The Yao manuscripts are endangered in many aspects. Firstly, the quality of the original material and their preservation conditions limit the numbers of Yao manuscripts to the minimum. Secondly, the modernisation process in China after the 1980s also brought dramatic changes to the Yao societies. Most seriously, shigong shaman were marginalised and the indigenous religious activities mostly abandoned. Yao manuscripts were viewed as useless and destroyed at an astonishing speed. Thirdly, smuggling and illegal trading brought further threats.
The project will digitise up to 200 volumes of Yao manuscripts and will establish the first database on this category in China. In order to preserve the original copies of Yao manuscripts in better condition and permanently, matching funds will be sought to relocate these manuscripts to the Archives of the Office of Minority Classics in Kunming. The digital collections will be deposited with the Yunnan Provincial Administrative Office of Minorities Classics in Kunming, Sun Yat-sen University, and the British Library.
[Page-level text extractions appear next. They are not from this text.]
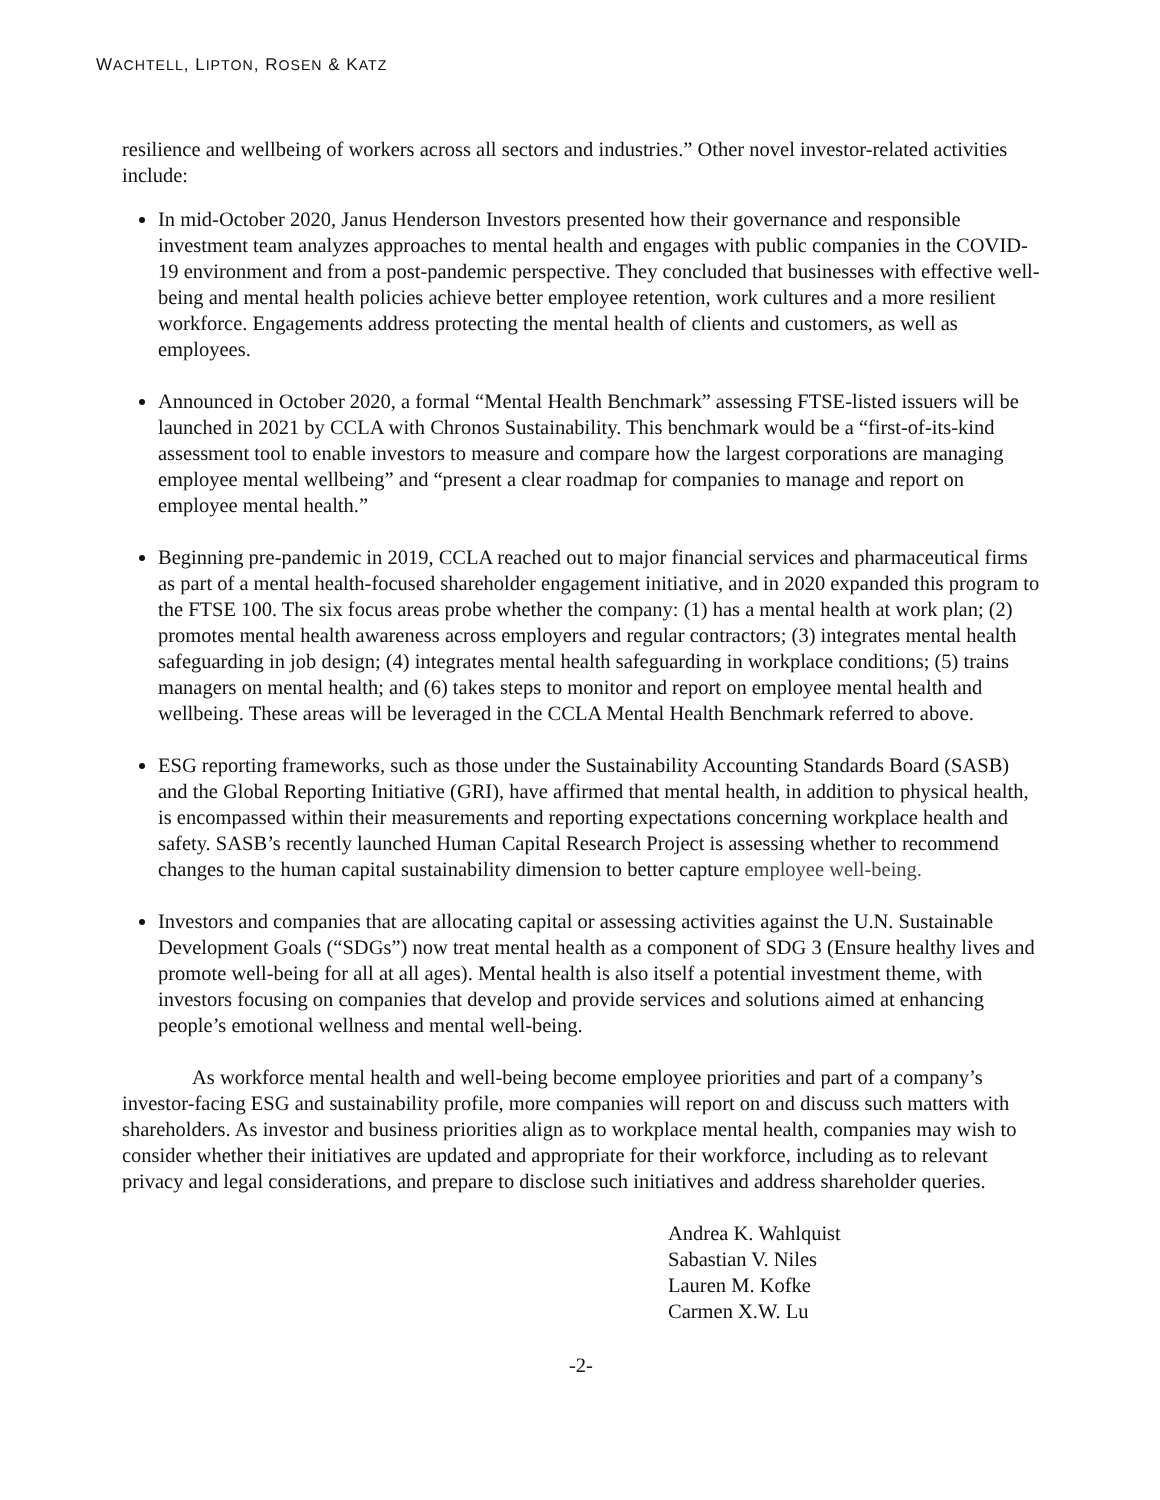WACHTELL, LIPTON, ROSEN & KATZ
resilience and wellbeing of workers across all sectors and industries.” Other novel investor-related activities include:
In mid-October 2020, Janus Henderson Investors presented how their governance and responsible investment team analyzes approaches to mental health and engages with public companies in the COVID-19 environment and from a post-pandemic perspective. They concluded that businesses with effective well-being and mental health policies achieve better employee retention, work cultures and a more resilient workforce. Engagements address protecting the mental health of clients and customers, as well as employees.
Announced in October 2020, a formal “Mental Health Benchmark” assessing FTSE-listed issuers will be launched in 2021 by CCLA with Chronos Sustainability. This benchmark would be a “first-of-its-kind assessment tool to enable investors to measure and compare how the largest corporations are managing employee mental wellbeing” and “present a clear roadmap for companies to manage and report on employee mental health.”
Beginning pre-pandemic in 2019, CCLA reached out to major financial services and pharmaceutical firms as part of a mental health-focused shareholder engagement initiative, and in 2020 expanded this program to the FTSE 100. The six focus areas probe whether the company: (1) has a mental health at work plan; (2) promotes mental health awareness across employers and regular contractors; (3) integrates mental health safeguarding in job design; (4) integrates mental health safeguarding in workplace conditions; (5) trains managers on mental health; and (6) takes steps to monitor and report on employee mental health and wellbeing. These areas will be leveraged in the CCLA Mental Health Benchmark referred to above.
ESG reporting frameworks, such as those under the Sustainability Accounting Standards Board (SASB) and the Global Reporting Initiative (GRI), have affirmed that mental health, in addition to physical health, is encompassed within their measurements and reporting expectations concerning workplace health and safety. SASB’s recently launched Human Capital Research Project is assessing whether to recommend changes to the human capital sustainability dimension to better capture employee well-being.
Investors and companies that are allocating capital or assessing activities against the U.N. Sustainable Development Goals (“SDGs”) now treat mental health as a component of SDG 3 (Ensure healthy lives and promote well-being for all at all ages). Mental health is also itself a potential investment theme, with investors focusing on companies that develop and provide services and solutions aimed at enhancing people’s emotional wellness and mental well-being.
As workforce mental health and well-being become employee priorities and part of a company’s investor-facing ESG and sustainability profile, more companies will report on and discuss such matters with shareholders. As investor and business priorities align as to workplace mental health, companies may wish to consider whether their initiatives are updated and appropriate for their workforce, including as to relevant privacy and legal considerations, and prepare to disclose such initiatives and address shareholder queries.
Andrea K. Wahlquist
Sabastian V. Niles
Lauren M. Kofke
Carmen X.W. Lu
-2-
Private collections of Yao manuscripts in South Yunnan were surveyed, and selected manuscripts were relocated to the public collection at the Provincial Administrative Office of Minorities Classics in Kunming. 208 volumes were digitised. Copies of the surrogate collection were deposited with Sun Yat-sen University; Yunnan Provincial Administrative Office of Minorities Classics in Kunming; and the British Library.